→ **Supplied entries**:
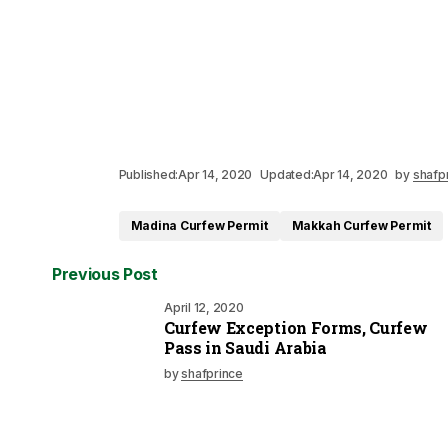
Published:
Apr 14, 2020
Updated:
Apr 14, 2020
by
shafp
Madina Curfew Permit
Makkah Curfew Permit
Previous Post
April 12, 2020
Curfew Exception Forms, Curfew
Pass in Saudi Arabia
by
shafprince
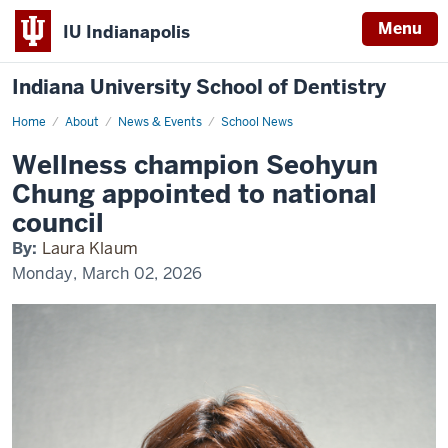
Menu
IU Indianapolis
Indiana University School of Dentistry
Home
Wellness
About
News & Events
School News
champion
Seohyun
Wellness champion Seohyun
Chung
appointed
Chung appointed to national
to
national
council
council
By:
Laura Klaum
Monday, March 02, 2026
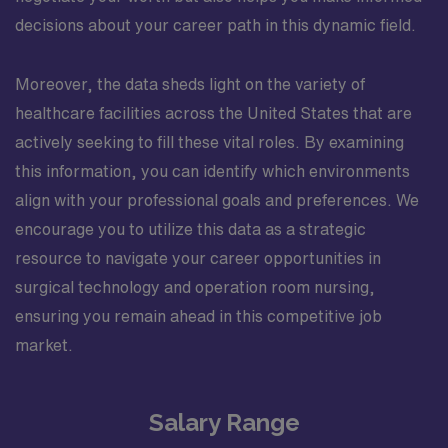
decisions about your career path in this dynamic field.
Moreover, the data sheds light on the variety of
healthcare facilities across the United States that are
actively seeking to fill these vital roles. By examining
this information, you can identify which environments
align with your professional goals and preferences. We
encourage you to utilize this data as a strategic
resource to navigate your career opportunities in
surgical technology and operation room nursing,
ensuring you remain ahead in this competitive job
market.
Salary Range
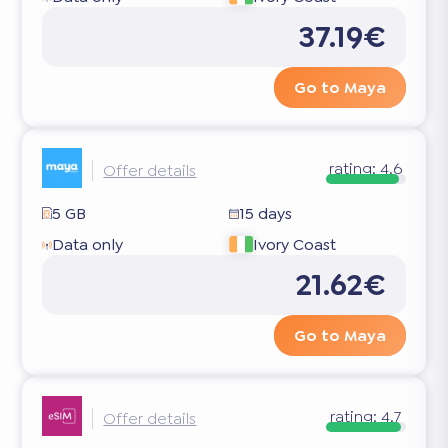
37.19€
Go to Maya
rating:
4.6
Offer details
5 GB
15 days
Data only
Ivory Coast
21.62€
Go to Maya
rating:
4.7
Offer details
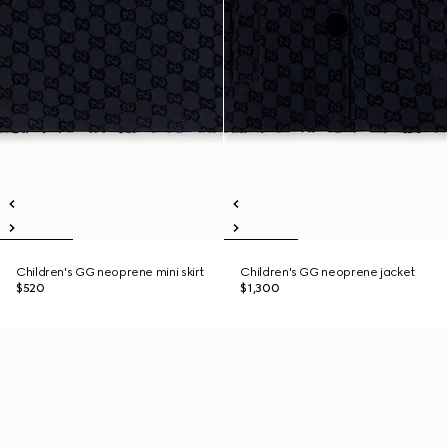
Children's GG neoprene mini skirt
Children's GG neoprene jacket
$520
$1,300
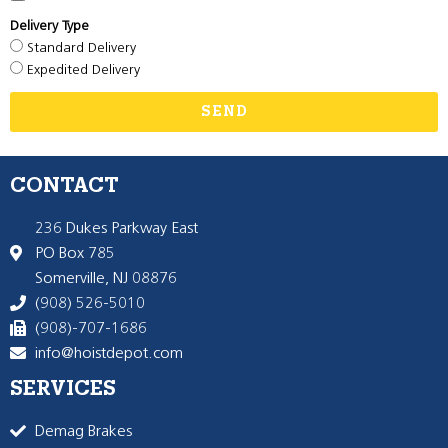
Delivery Type
Standard Delivery
Expedited Delivery
SEND
CONTACT
236 Dukes Parkway East
PO Box 785
Somerville, NJ 08876
(908) 526-5010
(908)-707-1686
info@hoistdepot.com
SERVICES
Demag Brakes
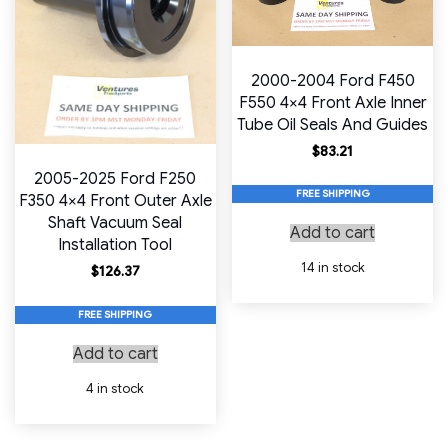
2000-2004 Ford F450
F550 4×4 Front Axle Inner
Tube Oil Seals And Guides
$
83.21
2005-2025 Ford F250
FREE SHIPPING
F350 4×4 Front Outer Axle
Shaft Vacuum Seal
Add to cart
Installation Tool
14 in stock
$
126.37
FREE SHIPPING
Add to cart
4 in stock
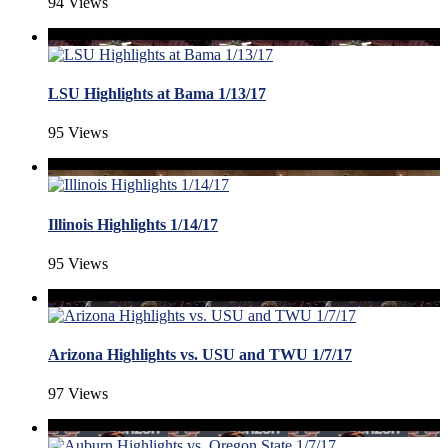
94 Views
LSU Highlights at Bama 1/13/17
95 Views
Illinois Highlights 1/14/17
95 Views
Arizona Highlights vs. USU and TWU 1/7/17
97 Views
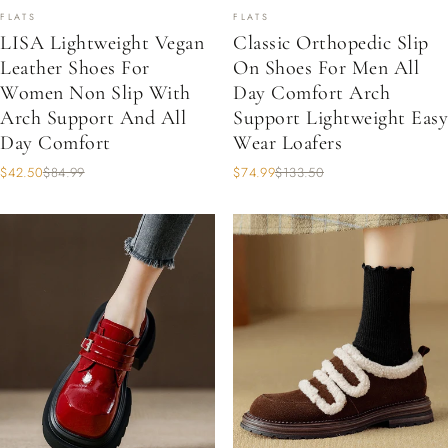
FLATS
FLATS
LISA Lightweight Vegan
Classic Orthopedic Slip
Leather Shoes For
On Shoes For Men All
Women Non Slip With
Day Comfort Arch
Arch Support And All
Support Lightweight Easy
Day Comfort
Wear Loafers
$42.50
$84.99
$74.99
$133.50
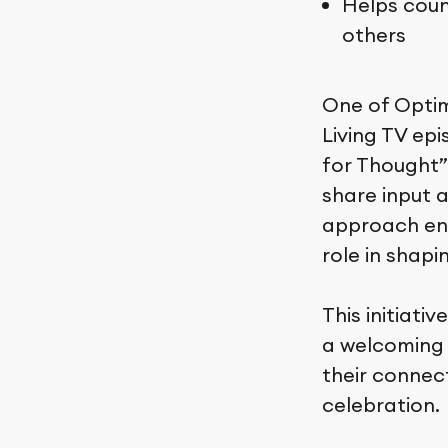
Helps coun
others
One of Optim
Living TV epi
for Thought”
share input 
approach ens
role in shapi
This initiat
a welcoming 
their connec
celebration.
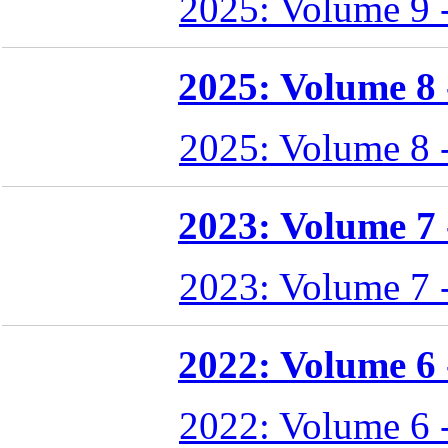
2025: Volume 9 
2025: Volume 8 -
2025: Volume 8 
2023: Volume 7 -
2023: Volume 7 
2022: Volume 6 -
2022: Volume 6 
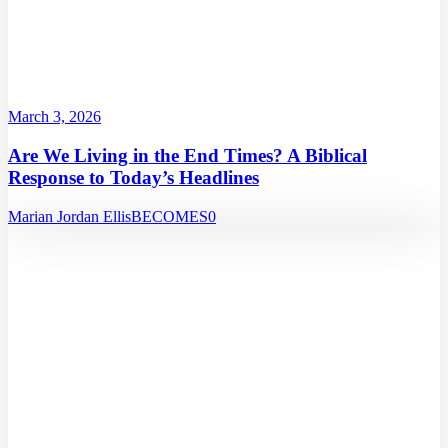
March 3, 2026
Are We Living in the End Times? A Biblical
Response to Today’s Headlines
Marian Jordan Ellis
BECOMES
0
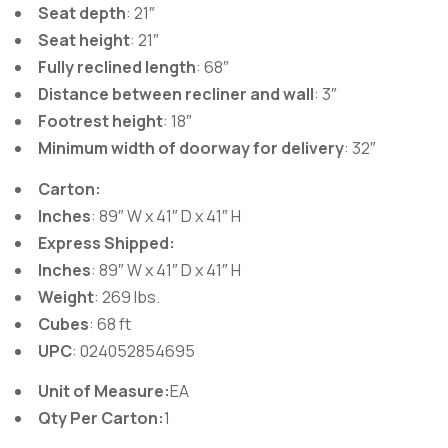
Seat depth
: 21″
Seat height
: 21″
Fully reclined length
: 68″
Distance between recliner and wall
: 3″
Footrest height
: 18″
Minimum width of doorway for delivery
: 32″
Carton:
Inches
: 89″ W x 41″ D x 41″ H
Express Shipped:
Inches
: 89″ W x 41″ D x 41″ H
Weight
: 269 lbs.
Cubes
: 68 ft
UPC
: 024052854695
Unit of Measure:
EA
Qty Per Carton:
1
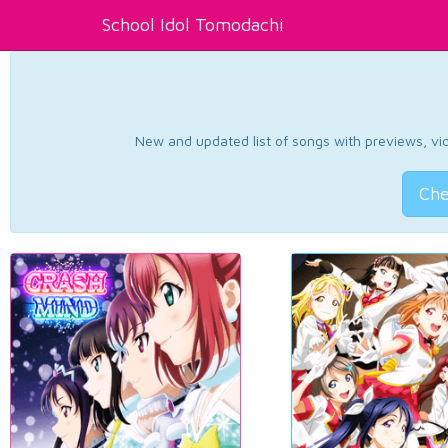
School Idol Tomodachi
New and updated list of songs with previews, vide
Che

→ **Exercise objective**: Start at the line that contains "Tube Oil Seals And Guides" and retype every line through the end of the entries above, both ends included. Exclude all pictures.

→ **Result for this exercise**:
Tube Oil Seals And Guides
$
83.21
2005-2025 Ford F250
FREE SHIPPING
F350 4×4 Front Outer Axle
Shaft Vacuum Seal
Add to cart
Installation Tool
14 in stock
$
126.37
FREE SHIPPING
Add to cart
4 in stock
94 Views
LSU Highlights at Bama 1/13/17
95 Views
Illinois Highlights 1/14/17
95 Views
Arizona Highlights vs. USU and TWU 1/7/17
97 Views
FLATS
FLATS
LISA Lightweight Vegan
Classic Orthopedic Slip
Leather Shoes For
On Shoes For Men All
Women Non Slip With
Day Comfort Arch
Arch Support And All
Support Lightweight Easy
Day Comfort
Wear Loafers
$42.50
$84.99
$74.99
$133.50
Helps coun
others
One of Optim
Living TV epi
for Thought”
share input 
approach ens
role in shapi
This initiat
a welcoming 
their connec
celebration.
2025: Volume 9 
2025: Volume 8 -
2025: Volume 8 
2023: Volume 7 -
2023: Volume 7 
2022: Volume 6 -
2022: Volume 6 
March 3, 2026
Are We Living in the End Times? A Biblical
Response to Today’s Headlines
Marian Jordan Ellis
BECOMES
0
Seat depth
: 21″
Seat height
: 21″
Fully reclined length
: 68″
Distance between recliner and wall
: 3″
Footrest height
: 18″
Minimum width of doorway for delivery
: 32″
Carton:
Inches
: 89″ W x 41″ D x 41″ H
Express Shipped:
Inches
: 89″ W x 41″ D x 41″ H
Weight
: 269 lbs.
Cubes
: 68 ft
UPC
: 024052854695
Unit of Measure:
EA
Qty Per Carton:
1
School Idol Tomodachi
New and updated list of songs with previews, vide
Che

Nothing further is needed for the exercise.